John Patrick George Lysaght died at age 73. He had a 30-year career with CBC Vancouver, retiring in 1995 from his position as Director of English Regional Communications.
John "Jack" Thorne died at 91. He was with CBC Radio Vancouver in the 1930s, joined the Royal Canadian Air Force for WWII's duration, pursued a liberal arts degree specializing in theatre at Northwestern University and returned to Vancouver. Thorne was hired as one of CBC's first TV producers and remained with the Corporation for the rest of his career, a highlight of which was giving the first cue when CBC-TV Vancouver joined the national network. In 1970, he moved to CBC Montreal and became responsible for children's and music programming.
In February, Jason Coleman announced he would retire from the CBC after 31 years, effective March 31. After starting in sales and marketing at CBC in 1986, he moved to the Transmission Division in 2000.
Tony Wade (68) died in April. He worked at CBC-TV Vancouver in the 1970s and 80s, as executive producer of the newsmagazine Pacific Report.
Fred Engel died at age 85 on May 23. He was a long-time CBC Vancouver staple, starting as a film editor and promoted to manager, Film Services, then TV production manager and producer. He retired from CBC in 1984.
George Vipond (90) died on November 2. He spent 30 years at CBC Vancouver as a supervising technician, colour coordinator and TV/quality control officer.
Ray Renning died at age 82 on March 28. He was CBC Vancouver’s senior electronics maintenance technician for many years and eventually started his own electronics/TV design company.
Liz Hughes died at age 67 on May 4. At CBC Vancouver, Hughes played a big role in helping bring shows like Canada Now to life and acted as executive producer on current affairs programs Pacific Report and Monitor. One of the first internal consultants at the CBC, she was involved in helping implement mobile first strategy at before her retirement in 2014.
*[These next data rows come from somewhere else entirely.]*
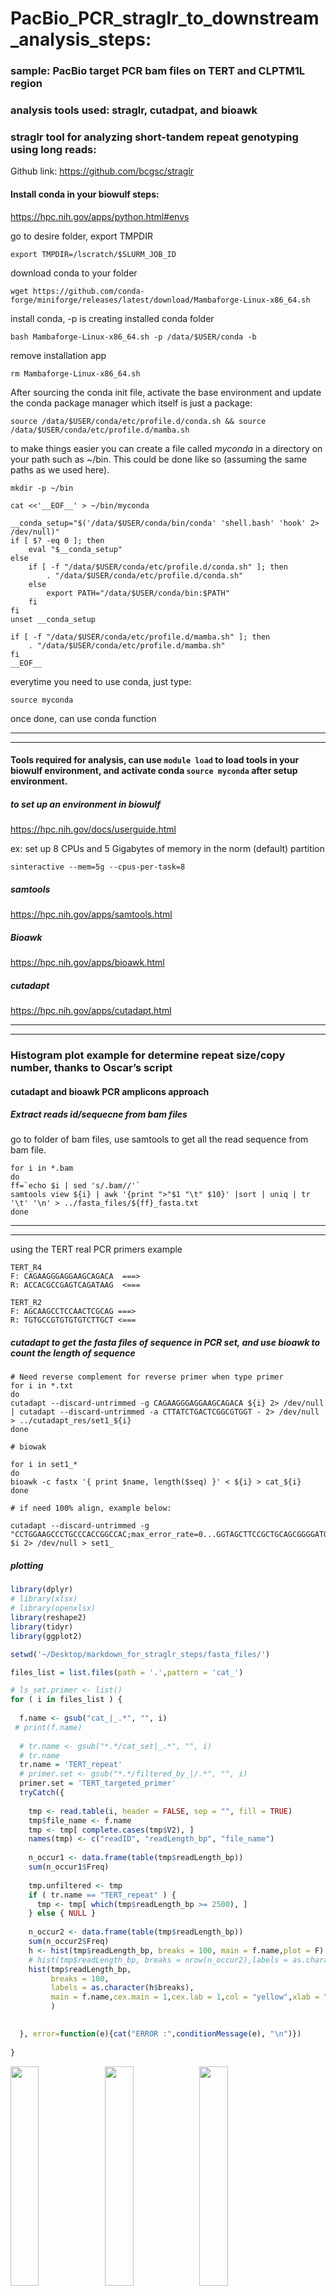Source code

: PacBio_PCR_straglr_to_downstream_analysis_steps:
================

### sample: PacBio target PCR bam files on TERT and CLPTM1L region

### analysis tools used: straglr, cutadpat, and bioawk

### straglr tool for analyzing short-tandem repeat genotyping using long reads:

Github link: <https://github.com/bcgsc/straglr>

#### Install conda in your biowulf steps:

<https://hpc.nih.gov/apps/python.html#envs>

go to desire folder, export TMPDIR

`export TMPDIR=/lscratch/$SLURM_JOB_ID`

download conda to your folder

`wget https://github.com/conda-forge/miniforge/releases/latest/download/Mambaforge-Linux-x86_64.sh`

install conda, -p is creating installed conda folder

`bash Mambaforge-Linux-x86_64.sh -p /data/$USER/conda -b`

remove installation app

`rm Mambaforge-Linux-x86_64.sh`

After sourcing the conda init file, activate the base environment and
update the conda package manager which itself is just a package:

`source /data/$USER/conda/etc/profile.d/conda.sh && source /data/$USER/conda/etc/profile.d/mamba.sh`

to make things easier you can create a file called *myconda* in a
directory on your path such as ~/bin. This could be done like so
(assuming the same paths as we used here).

`mkdir -p ~/bin`

    cat <<'__EOF__' > ~/bin/myconda

    __conda_setup="$('/data/$USER/conda/bin/conda' 'shell.bash' 'hook' 2> /dev/null)"
    if [ $? -eq 0 ]; then
        eval "$__conda_setup"
    else
        if [ -f "/data/$USER/conda/etc/profile.d/conda.sh" ]; then
            . "/data/$USER/conda/etc/profile.d/conda.sh"
        else
            export PATH="/data/$USER/conda/bin:$PATH"
        fi
    fi
    unset __conda_setup

    if [ -f "/data/$USER/conda/etc/profile.d/mamba.sh" ]; then
        . "/data/$USER/conda/etc/profile.d/mamba.sh"
    fi
    __EOF__

everytime you need to use conda, just type:

`source myconda`

once done, can use conda function

------------------------------------------------------------------------

------------------------------------------------------------------------

#### Tools required for analysis, can use `module load` to load tools in your biowulf environment, and activate conda `source myconda` after setup environment.

##### to set up an environment in biowulf

<https://hpc.nih.gov/docs/userguide.html>

ex: set up 8 CPUs and 5 Gigabytes of memory in the norm (default)
partition

`sinteractive --mem=5g --cpus-per-task=8`

##### samtools

<https://hpc.nih.gov/apps/samtools.html>

##### Bioawk

<https://hpc.nih.gov/apps/bioawk.html>

##### cutadapt

<https://hpc.nih.gov/apps/cutadapt.html>

------------------------------------------------------------------------

------------------------------------------------------------------------

### Histogram plot example for determine repeat size/copy number, thanks to Oscar’s script

#### cutadapt and bioawk PCR amplicons approach

##### Extract reads id/sequecne from bam files

go to folder of bam files, use samtools to get all the read sequence
from bam file.

    for i in *.bam
    do
    ff=`echo $i | sed 's/.bam//'`
    samtools view ${i} | awk '{print ">"$1 "\t" $10}' |sort | uniq | tr '\t' '\n' > ../fasta_files/${ff}_fasta.txt
    done

------------------------------------------------------------------------

------------------------------------------------------------------------

using the TERT real PCR primers example

    TERT_R4
    F: CAGAAGGGAGGAAGCAGACA  ===>
    R: ACCACGCCGAGTCAGATAAG  <===

    TERT_R2
    F: AGCAAGCCTCCAACTCGCAG ===>
    R: TGTGCCGTGTGTGTCTTGCT <===

##### cutadapt to get the fasta files of sequence in PCR set, and use bioawk to count the length of sequence

    # Need reverse complement for reverse primer when type primer 
    for i in *.txt
    do
    cutadapt --discard-untrimmed -g CAGAAGGGAGGAAGCAGACA ${i} 2> /dev/null | cutadapt --discard-untrimmed -a CTTATCTGACTCGGCGTGGT - 2> /dev/null > ../cutadapt_res/set1_${i}
    done

    # biowak 

    for i in set1_*
    do
    bioawk -c fastx '{ print $name, length($seq) }' < ${i} > cat_${i}
    done

    # if need 100% align, example below:

    cutadapt --discard-untrimmed -g "CCTGGAAGCCCTGCCCACCGGCCAC;max_error_rate=0...GGTAGCTTCCGCTGCAGCGGGGATG;max_error_rate=0" $i 2> /dev/null > set1_

##### plotting

``` r
library(dplyr)
# library(xlsx)
# library(openxlsx)
library(reshape2)
library(tidyr)
library(ggplot2)

setwd('~/Desktop/markdown_for_straglr_steps/fasta_files/')

files_list = list.files(path = '.',pattern = 'cat_')

# ls_set.primer <- list()
for ( i in files_list ) {
  
  f.name <- gsub("cat_|_.*", "", i)
 # print(f.name)
  
  # tr.name <- gsub("*.*/cat_set|_.*", "", i)
  # tr.name
  tr.name = 'TERT_repeat'
  # primer.set <- gsub("*.*/filtered_by_|/.*", "", i)
  primer.set = 'TERT_targeted_primer'
  tryCatch({
    
    tmp <- read.table(i, header = FALSE, sep = "", fill = TRUE)
    tmp$file_name <- f.name
    tmp <- tmp[ complete.cases(tmp$V2), ]
    names(tmp) <- c("readID", "readLength_bp", "file_name")
    
    n_occur1 <- data.frame(table(tmp$readLength_bp))
    sum(n_occur1$Freq)
    
    tmp.unfiltered <- tmp
    if ( tr.name == "TERT_repeat" ) {
      tmp <- tmp[ which(tmp$readLength_bp >= 2500), ]
    } else { NULL }
    
    n_occur2 <- data.frame(table(tmp$readLength_bp))
    sum(n_occur2$Freq)
    h <- hist(tmp$readLength_bp, breaks = 100, main = f.name,plot = F)
    # hist(tmp$readLength_bp, breaks = nrow(n_occur2),labels = as.character(h$breaks),main = f.name)
    hist(tmp$readLength_bp,
         breaks = 100,
         labels = as.character(h$breaks), 
         main = f.name,cex.main = 1,cex.lab = 1,col = "yellow",xlab = "copy number",# for C3
         )

    
  }, error=function(e){cat("ERROR :",conditionMessage(e), "\n")})
  
}
```

<img src="PacBio_PCR_R_files/figure-gfm/plot_hist_after_bioawk-1.png" width="30%" /><img src="PacBio_PCR_R_files/figure-gfm/plot_hist_after_bioawk-2.png" width="30%" /><img src="PacBio_PCR_R_files/figure-gfm/plot_hist_after_bioawk-3.png" width="30%" />

------------------------------------------------------------------------

#### read/id size from bam files approach

Go to folder where bam files are located and use script for extract
reads and sequences from bam files and made into .txt files

    for i in *.bam
    do
    ff=`echo $i | sed 's/.bam//'`
    samtools view ${i} | awk '{print ">"$1 "\t" $10}' |sort | uniq | tr '\t' '\n' > ../fasta_files/${ff}_fasta.txt
    done

Using Bioawk to get read length from sequnces.

    for i in *.txt ; do bioawk -c fastx '{ print $name, length($seq) }' < ${i} > ${i}_read_len.txt; done

##### plotting script

``` r
setwd('~/Desktop/markdown_for_straglr_steps/fasta_files/read_length/')
# plot histograms read sizes unfiltered

files_list <- list.files('.',pattern = '.txt')

for (i in files_list) {
  
  f.name <- gsub("_.*", "", i)
  tr.name <- gsub("^[A-Za-z0-9]+_|_.*", "", i)
  if ( tr.name == "TERTr4" ) {
    tr.name <- "T4"
  } else {
    tr.name <- "C3"
  }
 
  f <- read.table(file = i, header = FALSE, sep = "\t", stringsAsFactors = FALSE, fill = TRUE)
  names(f) <- c("read", "size")
  f$sampleID <- f.name
  n_rows.f <- nrow(f)
  
  ## for reads number
  tryCatch({
    
    f.set <- f
    
    h.plot <- hist(f.set$size,
                   breaks = 100, plot =F )
    par(mar=c(4,4,2,2))
    par(oma=c(1,1,1,1))
    hist(f.set$size,
         breaks = 100,
         labels = as.character(h.plot$breaks), 
         main = paste0(f.name, ", ", tr.name),
         cex.main = 1,
         cex.lab = 1,
         col = "red",
         xlab = "read length (pb)",
         ylim = c(0,max(h.plot$counts)+20) # for T4
         #ylim = c(0,max(h.plot$counts)+10) # for C3
    )
    
  }, error=function(e){cat("ERROR :",conditionMessage(e), "\n")})
  
}
```

<img src="PacBio_PCR_R_files/figure-gfm/histograms read sizes unfiltered-1.png" width="30%" /><img src="PacBio_PCR_R_files/figure-gfm/histograms read sizes unfiltered-2.png" width="30%" /><img src="PacBio_PCR_R_files/figure-gfm/histograms read sizes unfiltered-3.png" width="30%" />

------------------------------------------------------------------------

#### straglr tsv output approach

###### Install straglr using conda in Biowulf/own computer

`git clone https://github.com/bcgsc/straglr.git`

go to straglr folder

`cd straglr`

use conda to install straglr

`conda env create --name straglr --file=environment.yaml`

straggler problem in version 1.3.0, install 1.2.0 instead

`conda activate straglr`

`conda install straglr=1.2.0`

Check version

`straglr.py --version`

to see if it can execute, type

`./straglr.py`

------------------------------------------------------------------------

------------------------------------------------------------------------

###### How to scoring repeates using straglr

set working dict to the folder where files are located

``` r
setwd('~/Desktop/markdown_for_straglr_steps/')
```

make .bed file of repeat region and download hg38.fa from
biowulf/ucsc…etc

The bed file (tab seperate) look like this:

``` bash
cat TERT_R4_hg38.bed
```

    ## chr5 1288761 1291834 TERT_R4_GGACACCCGGGGACCGCGCCTCACTCACCCTGCACGTGACAG

Run the sample using HG01433_pacbio.sorted.bam as example: \######
bascic straglr function: straglr.py bam genome_fasta out_prefix

`straglr.py HG01433_pacbio.sorted.bam hg38.fa ./output --loci clp_R3_hg38.bed`

Can make a linux script to loop all the bam files

    for i in *.bam
    do
    ff=`echo $i | sed 's/.bam//'`
    straglr.py ${i} ~/Desktop/straglr_scoring_tool_for_long_read/toolinpus_and_HPRC_bams/hg38.fa ~/Desktop/straglr_scoring_tool_for_long_read/HPRC_pac_straglr_all_repeat_output/${ff} --loci ~/Desktop/straglr_scoring_tool_for_long_read/toolinpus_and_HPRC_bams/clp_target_hg38_3.bed \
     --max_str_len 100 #optional
    echo "done ${ff}"
    done

The output will generate .tsv and .bed file, tsv has detailed
information

    ##   X.chrom   start     end                         repeat_unit          genotype
    ## 1    chr5 1332959 1333821 GGGACTACTGTATACACACCGGATGAGGATAAGGG 190.2(17);93.3(3)
    ## 2    chr5 1332959 1333821 GGGACTACTGTATACACACCGGATGAGGATAAGGG 190.2(17);93.3(3)
    ## 3    chr5 1332959 1333821 GGGACTACTGTATACACACCGGATGAGGATAAGGG 190.2(17);93.3(3)
    ## 4    chr5 1332959 1333821 GGGACTACTGTATACACACCGGATGAGGATAAGGG 190.2(17);93.3(3)
    ## 5    chr5 1332959 1333821 GGGACTACTGTATACACACCGGATGAGGATAAGGG 190.2(17);93.3(3)
    ## 6    chr5 1332959 1333821 GGGACTACTGTATACACACCGGATGAGGATAAGGG 190.2(17);93.3(3)
    ##                  read copy_number size read_start allele
    ## 1 SRR18189642.2507077       211.3 7395      14903  190.2
    ## 2 SRR18189642.4101788       210.2 7356       9902  190.2
    ## 3 SRR18189642.4359315       210.2 7357       4257  190.2
    ## 4 SRR18189642.1029907       210.1 7353       9466  190.2
    ## 5 SRR18189642.4719843       210.0 7351       8268  190.2
    ## 6  SRR18189642.994697       209.8 7343       3973  190.2

###### plotting

``` r
# loop through the tsv files
setwd('~/Desktop/markdown_for_straglr_steps/straglr_result_TERT_HG/')
files_list <- list.files('.',pattern = ".tsv")
# ls_out.straglr.all <- list()


for (i in files_list) {
  f.name <- gsub("_.*", "", i)
  tr.name <- gsub("^[A-Za-z0-9]+_|_.*", "", i)
  if ( tr.name == "TERTr4" ) {
    tr.name <- "T4"
  } else {
    tr.name <- "C3"
  }
  f <- read.table(file = i, header = FALSE, sep = "\t", stringsAsFactors = FALSE)
  # this colname is for straglr version 1.2, the v1.3.0 will have 13 column with "strand" between "size" and "read_start"
  names(f) <- c("chrom", "start", "end", "repeat_unit", "genotype",
                "read", "copy_number", "size", "read_start", "allele")
  f[ f == "-" ] <- NA
  f$sampleID <- f.name
  n_rows.f <- nrow(f)
  # ls_out.straglr.all[[tr.name]][[f.name]] <- f
  
  # basic stats 1
  getmode <- function(v) {
    uniqv <- unique(v)
    uniqv[which.max(tabulate(match(v, uniqv)))]
  }
  n_mean <- mean(f$copy_number)
  n_mode <- getmode(f$copy_number)
  n_occur1 <- data.frame(table(f$copy_number))
  names(n_occur1) <- c("allele", "nReads")
    
  h.plot <- hist(f$copy_number,breaks = 100, plot = F )
  # making plot into single figure output
  par(mar=c(4,4,2,2))  
  par(oma=c(1,1,1,1))
    
  hist(f$copy_number,
         # breaks = length(unique(f.set$copy_number)),
         breaks = 100,
         labels = as.character(h.plot$breaks), 
         main = paste0(f.name, ", ", tr.name),
         cex.main = 1,
         cex.lab = 1,
         col = "green",
         xlab = "copy number",
         # ylim = c(0,max(h.plot$counts)+10) # for T4
         ylim = c(0,max(h.plot$counts)+2) # for C3
         )

   
   ####
}
```

<img src="PacBio_PCR_R_files/figure-gfm/loop the files-1.png" width="30%" /><img src="PacBio_PCR_R_files/figure-gfm/loop the files-2.png" width="30%" /><img src="PacBio_PCR_R_files/figure-gfm/loop the files-3.png" width="30%" /><img src="PacBio_PCR_R_files/figure-gfm/loop the files-4.png" width="30%" /><img src="PacBio_PCR_R_files/figure-gfm/loop the files-5.png" width="30%" /><img src="PacBio_PCR_R_files/figure-gfm/loop the files-6.png" width="30%" /><img src="PacBio_PCR_R_files/figure-gfm/loop the files-7.png" width="30%" /><img src="PacBio_PCR_R_files/figure-gfm/loop the files-8.png" width="30%" /><img src="PacBio_PCR_R_files/figure-gfm/loop the files-9.png" width="30%" /><img src="PacBio_PCR_R_files/figure-gfm/loop the files-10.png" width="30%" /><img src="PacBio_PCR_R_files/figure-gfm/loop the files-11.png" width="30%" /><img src="PacBio_PCR_R_files/figure-gfm/loop the files-12.png" width="30%" />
Roy Luckow died at age 90 on October 13. Luckow joined CBC Vancouver in 1953 and was one of the first cameraman at CBUT. Over the next 34 years, he did a variety of studio and location cinematography work in drama, variety, current affairs and documentaries. Luckow retired from the CBC in 1987.
Dan Tohill died October 27. He was key grip on The Beachcombers for a number of years, and was also a studio production assistant at CBC Vancouver.
Len Chapple, 96, passed away on January 2. Chapple began his broadcasting career at CKMO Vancouver and eventually became an executive producer at CBC Vancouver. In 1978, he led CBC as host broadcaster for the Commonwealth Games in Edmonton.
Elie Savoie died at age 84 on June 28. Savoie started his broadcasting career in the 1960s at CFCR-TV Kamloops (now CFJC). He moved on to CHAN-TV, joined CBC Vancouver in 1964, CBC Regina in 1977 and then CBC Windsor. Savoie returned to CBC-TV Vancouver as PD in 1983 and went on to head Program Project Development. Elie notably served as a director and executive producer of The Beachcombers. He retired from CBC in 1991.